Premier League clubs have refused to release players for international duty in red-list countries for the September break. Unless quarantine exemptions are made, players would be forced to miss several domestic league fixtures owing to the 10-day isolation period mandatory on return from the international break. Notably, the Football Association and Premier League are reportedly in talks with the Department for Digital, Culture, Media and Sport (DCMS) over a relaxation of these rules for players in the United Kingdom.
If this is anything to go by, similar problems are set to emerge in clubs across Europe as life begins to take stride amid the pandemic. Liverpool FC has been one of the earliest clubs to refuse players for international duty with as many as four of their players being affected- Egypt's Mohamed Salah and Brazil trio of Alisson, Fabinho and Roberto Firmino. Both these countries are on the UK government's red list.
Liverpool apologises to the Egyptian Football Association for not releasing Salah
The Egyptian Football Association has even said on the website that Liverpool has issued an apology for not allowing Salah to join the national team.
"The Egyptian Football Association has received a letter from Liverpool apologising for the inability of its player, Mohamed Salah, to join the national team in its next camp, which includes facing Angola in Cairo and Gabon in Franceville during the first and second rounds of the African continent's qualifiers for the World Cup," the complete statement on their website reads.

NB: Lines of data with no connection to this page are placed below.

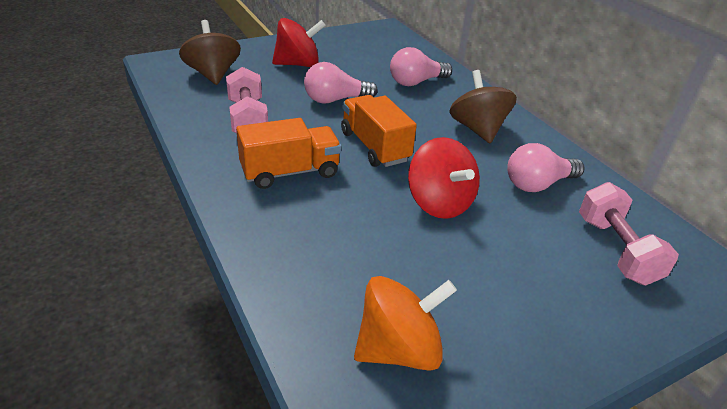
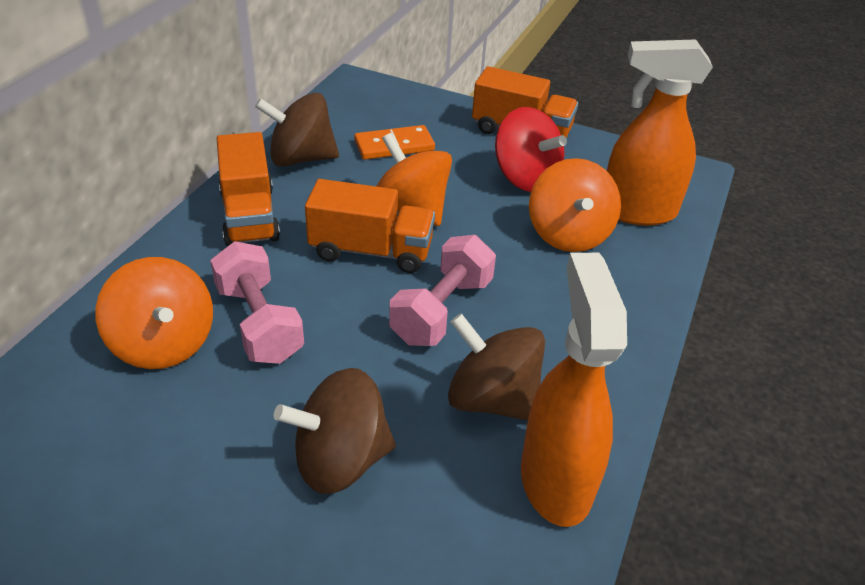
brown spinning top: [179,20,241,85] [450,70,517,143] = 2 -> [255,92,339,167] [274,368,396,494] [448,313,545,421] = 3
orange domino: none = 0 -> [354,125,435,160] = 1
orange spinning top: [354,276,457,371] = 1 -> [95,257,213,369] [377,133,452,226] [529,158,621,252] = 3
orange spray bottle: none = 0 -> [521,253,627,527] [607,39,713,226] = 2
orange truck: [236,118,341,189] [341,95,417,167] = 2 -> [217,132,280,246] [305,179,435,273] [472,66,578,138] = 3
pink light bulb: [304,62,378,104] [390,47,452,86] [507,143,584,192] = 3 -> none = 0
red spinning top: [272,18,326,67] [408,137,480,219] = 2 -> [495,107,567,192] = 1

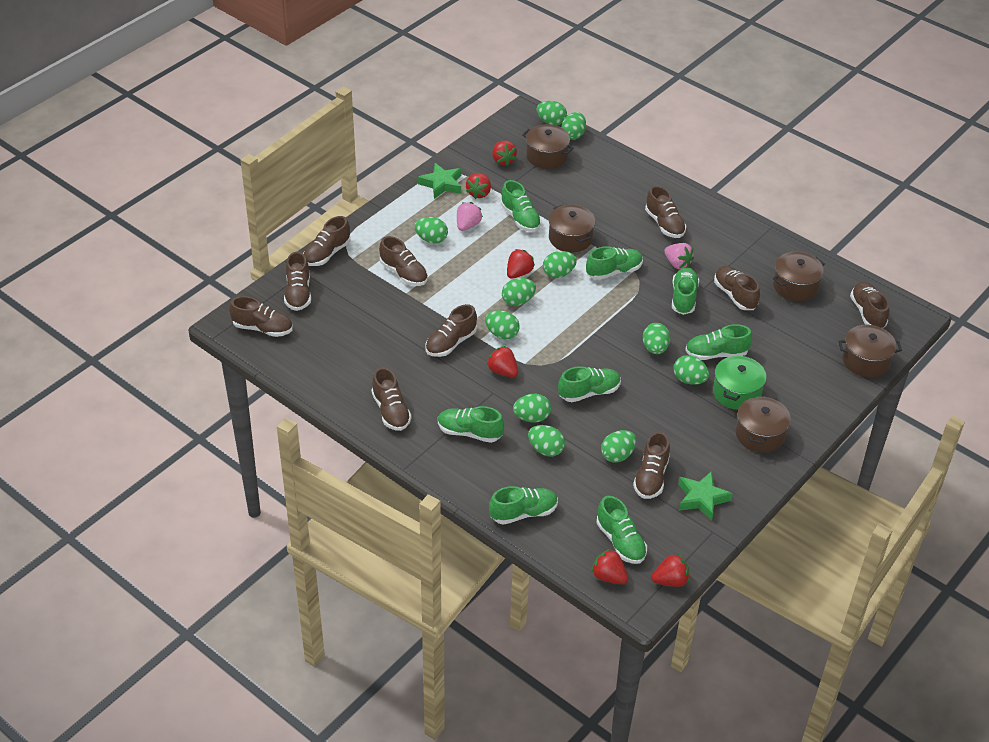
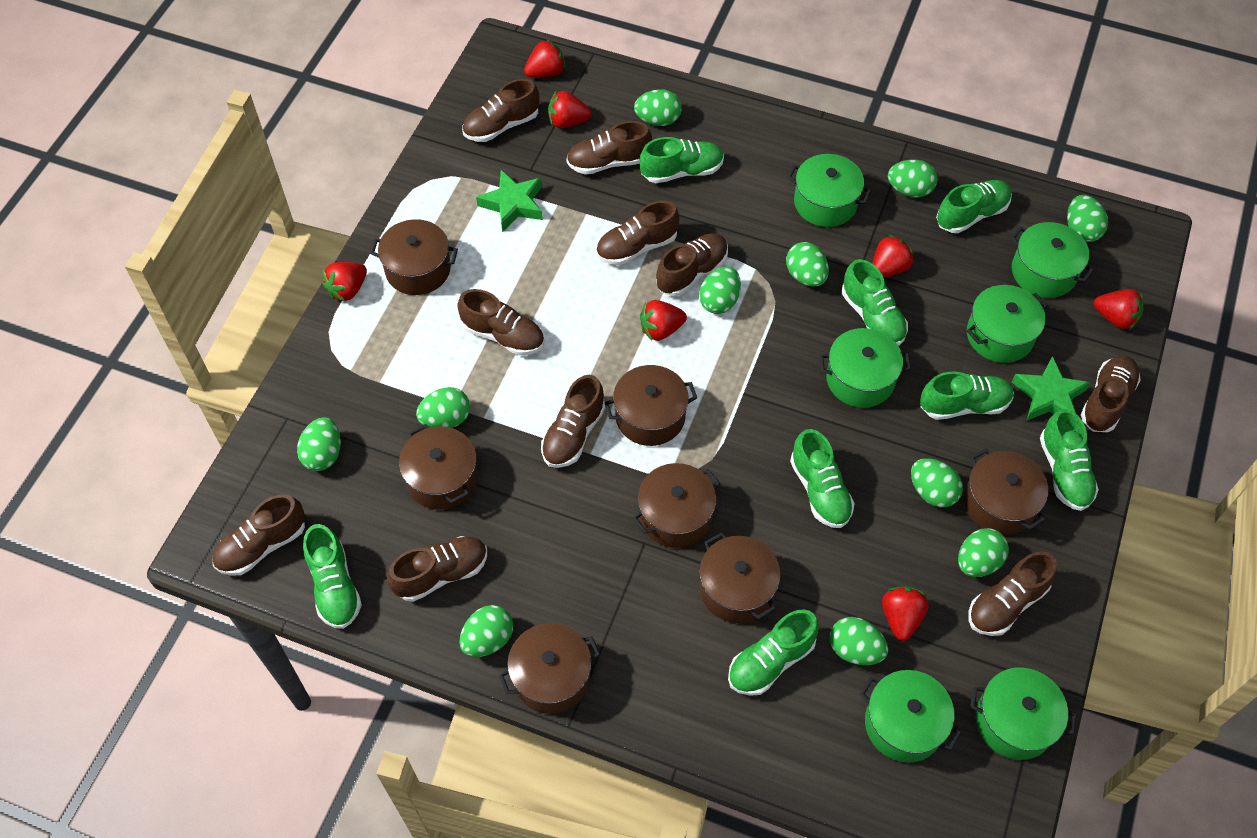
brown pot: [522,124,574,169] [549,205,596,252] [735,395,791,453] [773,252,825,301] [839,325,902,377] = 5 -> [370,219,458,295] [399,424,478,510] [499,623,601,714] [604,365,697,446] [633,463,720,548] [699,533,781,623] [964,448,1048,535] = 7
green pot: [713,355,767,410] = 1 -> [787,154,871,227] [819,328,911,408] [860,670,961,763] [967,285,1047,363] [970,667,1077,760] [1011,222,1094,298] = 6
pink strawberry: [457,202,483,231] [664,243,694,269] = 2 -> none = 0
red strawberry: [466,173,491,199] [486,346,518,377] [492,141,517,166] [507,249,535,279] [591,549,628,584] [651,553,689,587] = 6 -> [323,262,367,301] [524,39,566,78] [548,91,591,128] [640,300,687,341] [872,235,913,278] [882,586,929,641] [1094,289,1144,329] = 7

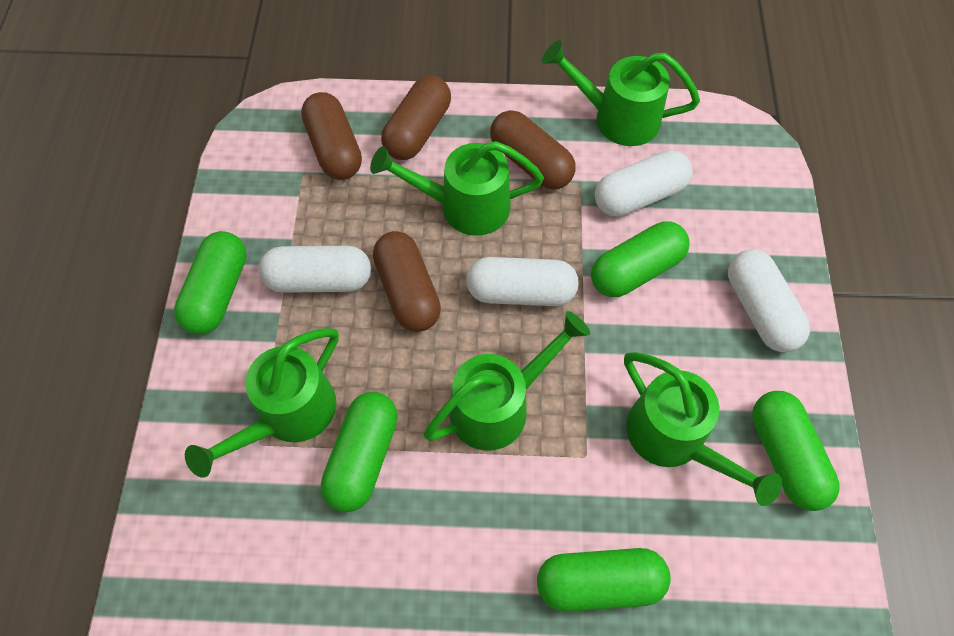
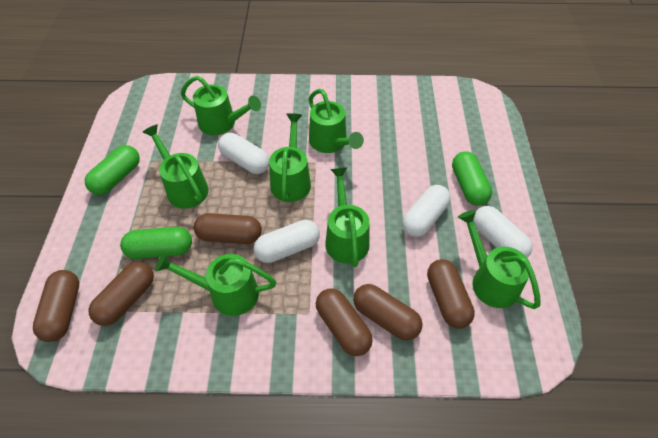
brown capsule: [301,92,362,180] [373,231,441,332] [381,76,451,160] [490,110,576,189] = 4 -> [33,270,79,342] [89,262,154,326] [194,213,262,244] [316,288,373,356] [353,284,423,340] [427,259,475,328] = 6
green capsule: [174,231,247,334] [321,392,398,512] [537,548,671,612] [591,221,690,297] [752,391,840,511] = 5 -> [85,145,140,195] [120,227,192,259] [452,152,492,206] = 3
green watering can: [185,328,338,478] [370,141,544,236] [424,311,590,451] [542,40,700,146] [624,352,782,506] = 5 -> [143,124,209,209] [155,253,276,316] [181,76,261,135] [269,113,311,202] [309,89,364,153] [325,167,369,267] [458,210,540,309] = 7

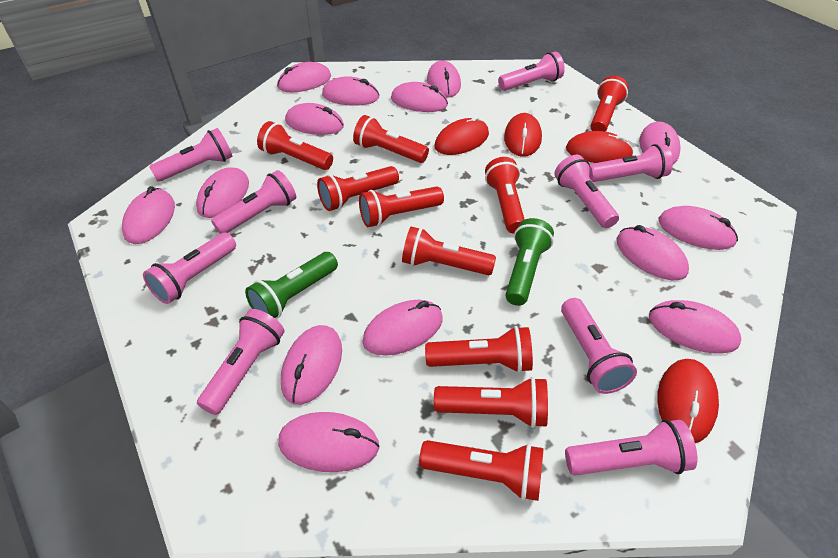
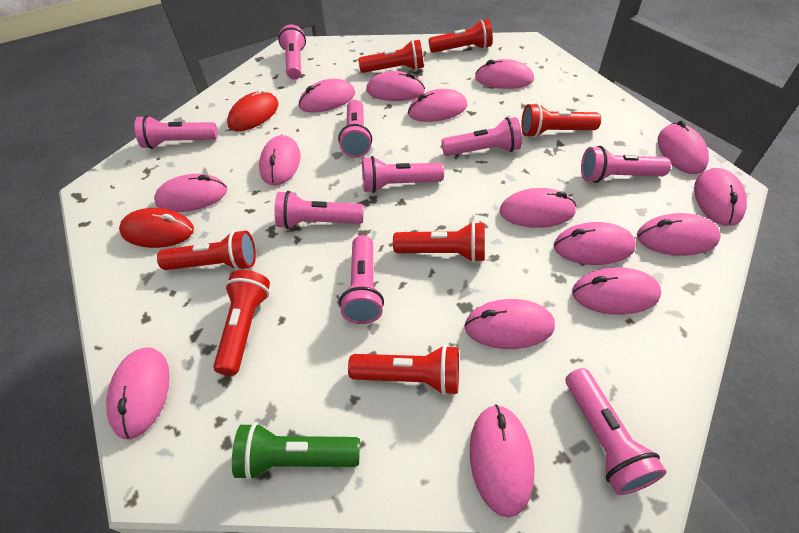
green flashlight: [245,252,338,318] [505,218,554,306] = 2 -> [232,422,360,480] = 1
pink mouse: [122,186,175,244] [196,167,249,218] [277,62,331,92] [278,412,379,472] [281,325,342,405] [285,103,344,135] [322,76,379,106] [362,300,443,356] [391,82,448,112] [427,61,461,98] [616,225,689,280] [639,121,681,164] [649,300,741,354] [658,206,738,250] = 14 -> [106,347,170,440] [154,174,227,212] [259,135,301,186] [299,79,355,113] [366,71,425,101] [408,89,467,122] [464,299,555,349] [470,405,535,518] [475,59,534,89] [499,188,576,228] [554,222,636,265] [572,267,661,315] [637,213,721,256] [658,121,709,174] [694,168,747,226] = 15
red flashlight: [257,121,333,170] [317,166,399,211] [353,115,429,163] [359,186,444,227] [402,227,496,275] [419,440,544,501] [425,326,533,373] [434,377,548,428] [485,157,525,234] [590,76,628,132] = 10 -> [157,230,256,270] [213,270,270,375] [348,345,459,395] [358,40,424,73] [393,221,485,263] [429,19,493,53] [521,103,601,138] = 7
red mouse: [434,116,489,155] [504,113,542,157] [566,131,634,163] [657,359,719,443] = 4 -> [119,208,194,248] [227,88,279,131] = 2

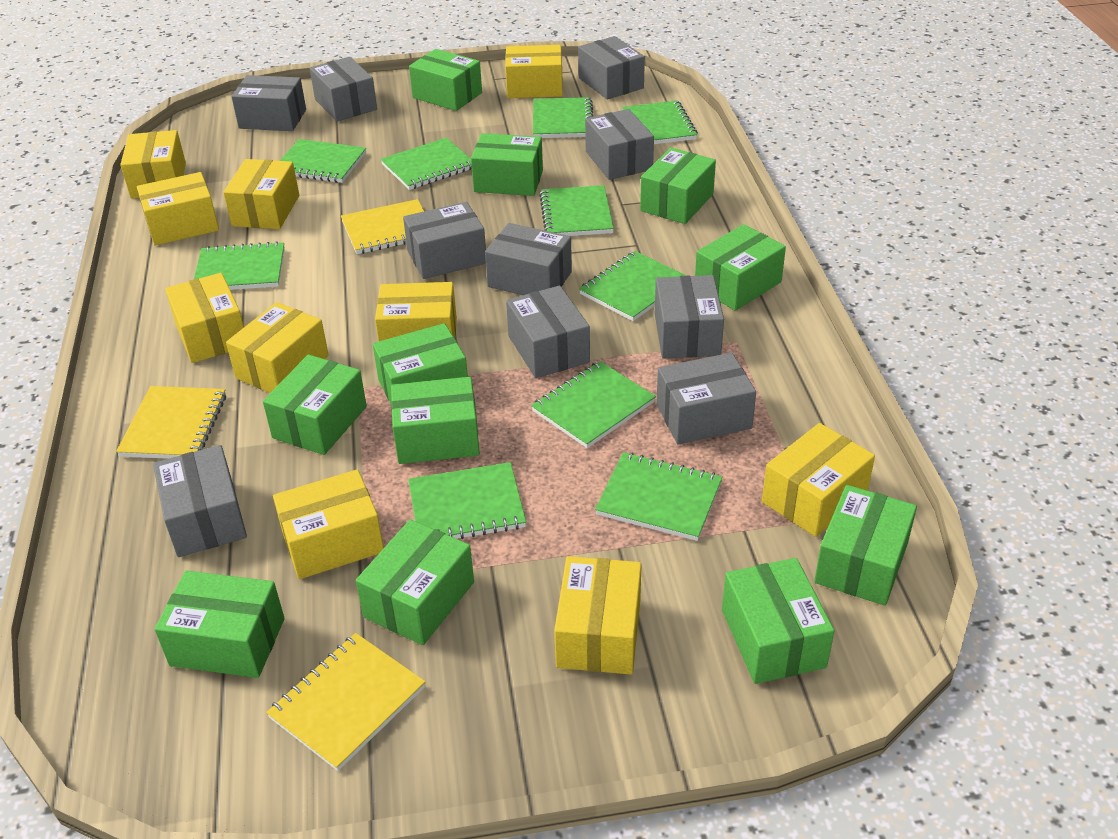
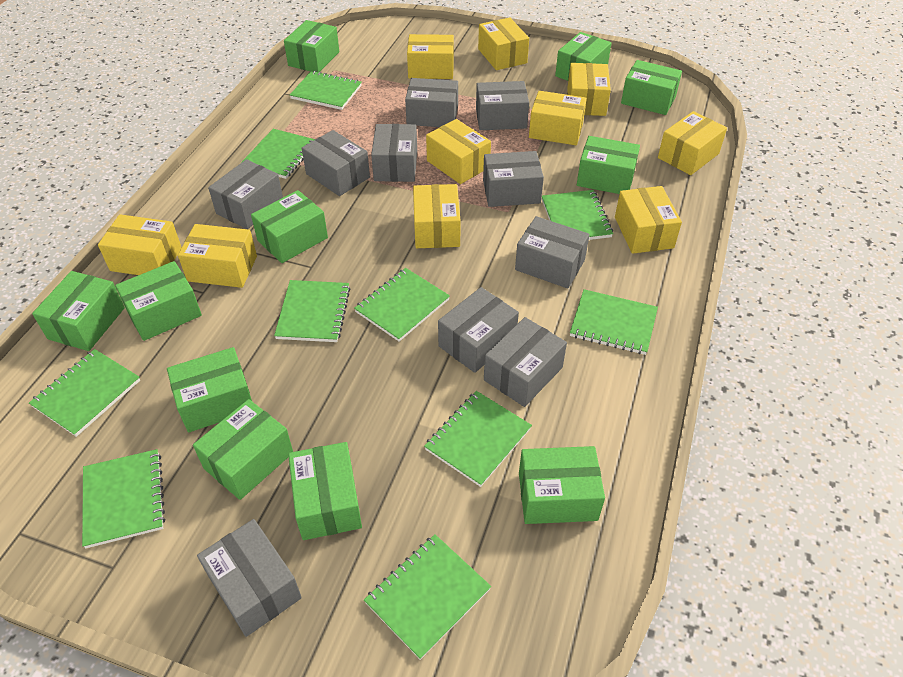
yellow notebook: [116,386,226,459] [266,633,426,771] [341,199,424,254] = 3 -> none = 0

Liverpool have also confirmed that they are happy for Salah to play in the away fixture against Gabon since that will not imply him entering a red-list country. The main issue the clubs are facing is the absence of an exemption to the existing UK quarantine rule for these footballers. If such an exemption is granted, it is understood that players would be released.
To make matters worse for some Premier League clubs, FIFA even extended the September and October international windows by two days in South America so that the countries can catch up on the World Qualifiers that were pushed back owing to the COVID-19 pandemic. The world football governing body said that the two-day extension ensured "sufficient rest and preparation time between matches."